Węgierska firma naftowa MOL zwiększy dostawy do Serbii po wejściu w życie sankcji USA wobec serbskiej firmy energetycznej NIS.
O tym poinformował minister spraw zagranicznych Węgier Péter Szijjártó, cytowany przez Tanjug.
„Ponieważ MOL odgrywa ważną rolę w dostawach surowej ropy i paliwa do Serbii, nasi serbscy przyjaciele mogą liczyć na zwiększenie dostaw od MOL” – oświadczył Szijjártó.
Jak dodał, to zwiększenie nie będzie w stanie całkowicie zastąpić braku dostaw z Chorwacji.
9 października chorwacka firma transportująca ropę naftową JANAF ogłosiła, że nie będzie już mogła dostarczać ropy serbskiej firmie NIS, wobec której zaczęły obowiązywać sankcje USA.
Serbska firma energetyczna NIS poinformowała 9 października, że nie udało jej się uzyskać kolejnego zawieszenia sankcji ze strony USA.
W tej sytuacji prezydent Serbii Aleksandar Vučić powiedział, że ograniczenia „dotkną każdego obywatela” i że prowadzi rozmowy z rosją w tej sprawie.

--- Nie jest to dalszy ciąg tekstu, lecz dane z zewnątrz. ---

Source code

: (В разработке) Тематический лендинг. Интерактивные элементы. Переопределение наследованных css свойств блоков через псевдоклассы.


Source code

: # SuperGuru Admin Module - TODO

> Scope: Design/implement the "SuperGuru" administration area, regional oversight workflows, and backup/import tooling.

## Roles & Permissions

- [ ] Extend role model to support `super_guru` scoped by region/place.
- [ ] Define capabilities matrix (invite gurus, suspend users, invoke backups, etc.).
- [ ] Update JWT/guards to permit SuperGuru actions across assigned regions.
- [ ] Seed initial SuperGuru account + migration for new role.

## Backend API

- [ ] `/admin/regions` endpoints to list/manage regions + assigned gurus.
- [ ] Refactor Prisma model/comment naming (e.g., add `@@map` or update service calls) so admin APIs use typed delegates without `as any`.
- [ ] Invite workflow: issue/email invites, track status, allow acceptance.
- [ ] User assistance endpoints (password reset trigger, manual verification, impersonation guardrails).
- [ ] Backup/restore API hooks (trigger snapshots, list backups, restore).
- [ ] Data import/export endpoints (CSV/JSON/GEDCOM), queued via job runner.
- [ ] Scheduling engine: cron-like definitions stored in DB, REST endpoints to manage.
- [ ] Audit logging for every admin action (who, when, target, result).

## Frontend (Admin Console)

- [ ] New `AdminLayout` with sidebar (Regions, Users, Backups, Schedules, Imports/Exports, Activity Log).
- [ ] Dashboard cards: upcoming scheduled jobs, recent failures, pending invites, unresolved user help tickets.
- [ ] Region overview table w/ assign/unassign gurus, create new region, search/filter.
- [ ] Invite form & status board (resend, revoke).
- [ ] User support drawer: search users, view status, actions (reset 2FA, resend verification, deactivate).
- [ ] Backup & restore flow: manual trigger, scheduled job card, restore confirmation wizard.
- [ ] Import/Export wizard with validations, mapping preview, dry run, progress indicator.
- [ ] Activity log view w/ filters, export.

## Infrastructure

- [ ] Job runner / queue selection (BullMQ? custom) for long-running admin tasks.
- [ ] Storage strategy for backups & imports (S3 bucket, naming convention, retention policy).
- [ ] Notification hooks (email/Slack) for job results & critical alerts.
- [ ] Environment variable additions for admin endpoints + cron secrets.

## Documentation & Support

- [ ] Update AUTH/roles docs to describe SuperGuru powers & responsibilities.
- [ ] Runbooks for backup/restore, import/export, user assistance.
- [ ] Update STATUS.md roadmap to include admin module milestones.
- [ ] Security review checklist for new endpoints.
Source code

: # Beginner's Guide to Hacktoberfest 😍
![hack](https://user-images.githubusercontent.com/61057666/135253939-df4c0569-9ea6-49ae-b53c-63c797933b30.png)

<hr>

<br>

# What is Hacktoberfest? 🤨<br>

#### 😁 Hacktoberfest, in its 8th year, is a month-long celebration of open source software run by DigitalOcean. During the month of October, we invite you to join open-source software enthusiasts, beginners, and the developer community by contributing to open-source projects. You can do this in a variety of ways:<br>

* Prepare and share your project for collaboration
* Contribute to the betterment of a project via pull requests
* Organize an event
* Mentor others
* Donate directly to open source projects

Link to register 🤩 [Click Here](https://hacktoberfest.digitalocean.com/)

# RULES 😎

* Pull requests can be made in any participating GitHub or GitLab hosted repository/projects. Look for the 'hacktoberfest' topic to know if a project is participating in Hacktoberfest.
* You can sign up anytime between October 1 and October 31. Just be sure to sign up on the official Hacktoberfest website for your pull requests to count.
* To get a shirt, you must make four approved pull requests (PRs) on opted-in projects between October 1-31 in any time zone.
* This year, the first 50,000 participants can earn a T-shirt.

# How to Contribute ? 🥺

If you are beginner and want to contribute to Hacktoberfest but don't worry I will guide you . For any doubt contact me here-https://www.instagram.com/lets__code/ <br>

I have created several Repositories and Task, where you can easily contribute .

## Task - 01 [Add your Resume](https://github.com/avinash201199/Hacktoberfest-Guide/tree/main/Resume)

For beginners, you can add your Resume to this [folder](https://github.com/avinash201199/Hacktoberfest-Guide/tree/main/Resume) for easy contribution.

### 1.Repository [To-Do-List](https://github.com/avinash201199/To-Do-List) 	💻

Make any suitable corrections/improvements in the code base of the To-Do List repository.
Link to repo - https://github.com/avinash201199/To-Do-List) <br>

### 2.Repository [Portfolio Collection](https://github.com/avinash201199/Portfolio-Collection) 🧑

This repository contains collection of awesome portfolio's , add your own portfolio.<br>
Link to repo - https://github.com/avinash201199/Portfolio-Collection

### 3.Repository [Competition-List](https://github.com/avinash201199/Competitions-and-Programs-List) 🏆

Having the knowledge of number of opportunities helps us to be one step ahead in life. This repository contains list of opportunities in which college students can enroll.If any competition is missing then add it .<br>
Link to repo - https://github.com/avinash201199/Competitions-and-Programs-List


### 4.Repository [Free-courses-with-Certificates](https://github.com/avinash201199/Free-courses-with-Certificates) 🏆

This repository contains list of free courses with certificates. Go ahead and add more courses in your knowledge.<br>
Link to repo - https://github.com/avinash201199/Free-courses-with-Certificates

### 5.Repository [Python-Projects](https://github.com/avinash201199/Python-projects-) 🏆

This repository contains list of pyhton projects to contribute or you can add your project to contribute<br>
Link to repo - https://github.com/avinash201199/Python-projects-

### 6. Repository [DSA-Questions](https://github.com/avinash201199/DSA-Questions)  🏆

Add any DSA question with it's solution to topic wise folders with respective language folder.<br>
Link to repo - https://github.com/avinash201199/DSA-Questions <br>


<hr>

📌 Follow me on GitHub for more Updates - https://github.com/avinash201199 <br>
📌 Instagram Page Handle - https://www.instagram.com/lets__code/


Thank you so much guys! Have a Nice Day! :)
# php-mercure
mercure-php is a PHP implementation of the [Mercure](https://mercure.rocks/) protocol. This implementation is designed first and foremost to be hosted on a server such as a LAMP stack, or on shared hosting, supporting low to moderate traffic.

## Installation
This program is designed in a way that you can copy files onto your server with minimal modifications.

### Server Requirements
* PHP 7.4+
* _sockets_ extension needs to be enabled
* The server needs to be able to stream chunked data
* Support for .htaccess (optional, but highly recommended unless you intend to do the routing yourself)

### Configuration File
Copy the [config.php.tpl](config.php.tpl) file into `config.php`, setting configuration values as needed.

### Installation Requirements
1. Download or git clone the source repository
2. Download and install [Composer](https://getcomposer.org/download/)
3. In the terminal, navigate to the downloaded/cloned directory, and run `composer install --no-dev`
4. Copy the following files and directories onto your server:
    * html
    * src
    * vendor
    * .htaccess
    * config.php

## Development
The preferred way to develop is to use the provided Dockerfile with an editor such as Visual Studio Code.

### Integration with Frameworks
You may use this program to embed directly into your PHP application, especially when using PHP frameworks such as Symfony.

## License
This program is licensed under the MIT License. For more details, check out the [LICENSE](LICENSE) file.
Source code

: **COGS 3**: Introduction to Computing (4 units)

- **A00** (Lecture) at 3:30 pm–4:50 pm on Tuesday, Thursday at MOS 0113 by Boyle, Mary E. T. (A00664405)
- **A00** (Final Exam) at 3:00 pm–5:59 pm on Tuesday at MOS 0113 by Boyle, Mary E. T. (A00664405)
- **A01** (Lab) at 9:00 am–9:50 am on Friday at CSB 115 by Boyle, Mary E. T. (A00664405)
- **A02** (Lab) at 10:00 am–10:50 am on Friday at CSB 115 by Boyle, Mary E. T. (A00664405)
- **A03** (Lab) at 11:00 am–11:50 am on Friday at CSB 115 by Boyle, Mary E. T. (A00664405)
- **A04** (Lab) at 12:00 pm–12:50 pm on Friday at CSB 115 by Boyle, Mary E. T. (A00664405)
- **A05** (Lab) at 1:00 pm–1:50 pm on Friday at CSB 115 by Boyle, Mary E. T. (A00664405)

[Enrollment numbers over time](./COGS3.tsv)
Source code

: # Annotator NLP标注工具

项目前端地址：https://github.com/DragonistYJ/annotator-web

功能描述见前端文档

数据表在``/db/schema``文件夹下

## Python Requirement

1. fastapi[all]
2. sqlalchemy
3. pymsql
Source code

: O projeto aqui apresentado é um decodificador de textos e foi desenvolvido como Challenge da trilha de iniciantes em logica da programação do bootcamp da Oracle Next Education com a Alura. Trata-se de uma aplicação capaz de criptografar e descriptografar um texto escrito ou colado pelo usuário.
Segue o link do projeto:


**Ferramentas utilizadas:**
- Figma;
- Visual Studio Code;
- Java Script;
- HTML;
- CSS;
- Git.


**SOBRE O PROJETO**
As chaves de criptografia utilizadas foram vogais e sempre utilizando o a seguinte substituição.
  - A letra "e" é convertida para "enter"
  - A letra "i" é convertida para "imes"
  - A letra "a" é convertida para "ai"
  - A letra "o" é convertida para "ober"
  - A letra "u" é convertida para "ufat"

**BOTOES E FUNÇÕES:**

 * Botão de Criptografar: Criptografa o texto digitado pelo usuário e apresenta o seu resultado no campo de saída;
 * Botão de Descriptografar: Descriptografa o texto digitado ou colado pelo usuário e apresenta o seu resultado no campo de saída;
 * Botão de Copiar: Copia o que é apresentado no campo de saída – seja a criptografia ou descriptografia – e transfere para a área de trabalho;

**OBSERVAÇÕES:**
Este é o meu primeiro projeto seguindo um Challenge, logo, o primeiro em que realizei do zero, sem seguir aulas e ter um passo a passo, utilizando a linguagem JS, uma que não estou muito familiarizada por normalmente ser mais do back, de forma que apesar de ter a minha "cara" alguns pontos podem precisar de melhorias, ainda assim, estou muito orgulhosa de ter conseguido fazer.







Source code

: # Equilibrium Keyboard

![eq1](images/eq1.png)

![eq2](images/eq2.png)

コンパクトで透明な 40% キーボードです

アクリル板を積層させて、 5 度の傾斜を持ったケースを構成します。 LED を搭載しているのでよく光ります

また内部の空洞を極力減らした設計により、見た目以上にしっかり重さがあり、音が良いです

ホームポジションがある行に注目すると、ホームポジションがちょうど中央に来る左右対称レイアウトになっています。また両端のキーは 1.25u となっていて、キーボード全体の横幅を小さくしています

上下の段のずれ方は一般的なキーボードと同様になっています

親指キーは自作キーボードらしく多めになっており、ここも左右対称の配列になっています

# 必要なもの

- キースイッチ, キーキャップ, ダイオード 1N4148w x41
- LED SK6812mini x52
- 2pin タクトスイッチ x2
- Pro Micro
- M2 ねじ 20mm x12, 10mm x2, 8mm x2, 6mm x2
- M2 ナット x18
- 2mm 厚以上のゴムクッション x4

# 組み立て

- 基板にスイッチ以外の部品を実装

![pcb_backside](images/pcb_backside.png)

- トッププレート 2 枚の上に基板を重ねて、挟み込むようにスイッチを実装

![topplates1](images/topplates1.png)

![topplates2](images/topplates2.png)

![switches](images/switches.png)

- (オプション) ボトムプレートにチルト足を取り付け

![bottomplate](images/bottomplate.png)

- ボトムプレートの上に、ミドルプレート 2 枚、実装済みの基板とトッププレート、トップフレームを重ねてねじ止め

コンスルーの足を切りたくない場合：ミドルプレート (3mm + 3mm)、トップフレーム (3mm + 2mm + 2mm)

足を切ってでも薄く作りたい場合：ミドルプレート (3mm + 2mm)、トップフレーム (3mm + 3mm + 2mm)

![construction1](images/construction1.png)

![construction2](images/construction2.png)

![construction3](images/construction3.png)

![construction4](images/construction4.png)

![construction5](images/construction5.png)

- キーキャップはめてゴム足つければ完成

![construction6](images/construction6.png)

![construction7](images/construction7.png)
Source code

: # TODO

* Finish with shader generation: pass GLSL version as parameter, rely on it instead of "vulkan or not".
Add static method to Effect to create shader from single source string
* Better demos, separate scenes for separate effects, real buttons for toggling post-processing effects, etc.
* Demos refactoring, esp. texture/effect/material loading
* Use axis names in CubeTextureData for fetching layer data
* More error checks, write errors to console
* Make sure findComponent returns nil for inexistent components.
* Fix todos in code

Stany Zjednoczone zapewniają, że celem sankcji wobec firmy energetycznej NIS jest rosja, a nie Serbia. 44,9% akcji NIS należy do rosyjskiej firmy Gazprom Neft, a około 11,3% do inwestycyjnego oddziału Gazpromu. Rząd Serbii posiada 29,9% udziałów firmy.
Oficjalny Budapeszt zgodził się poprzeć zakaz dostaw skroplonego gazu ziemnego z rosji do Unii Europejskiej.
Przypomnijmy, że rosja traci swój ostatni duży rynek gazu w Europie.
Ponadto Ursula von der Leyen apeluje do Trumpa o zwiększenie dostaw LNG ze Stanów Zjednoczonych do UE.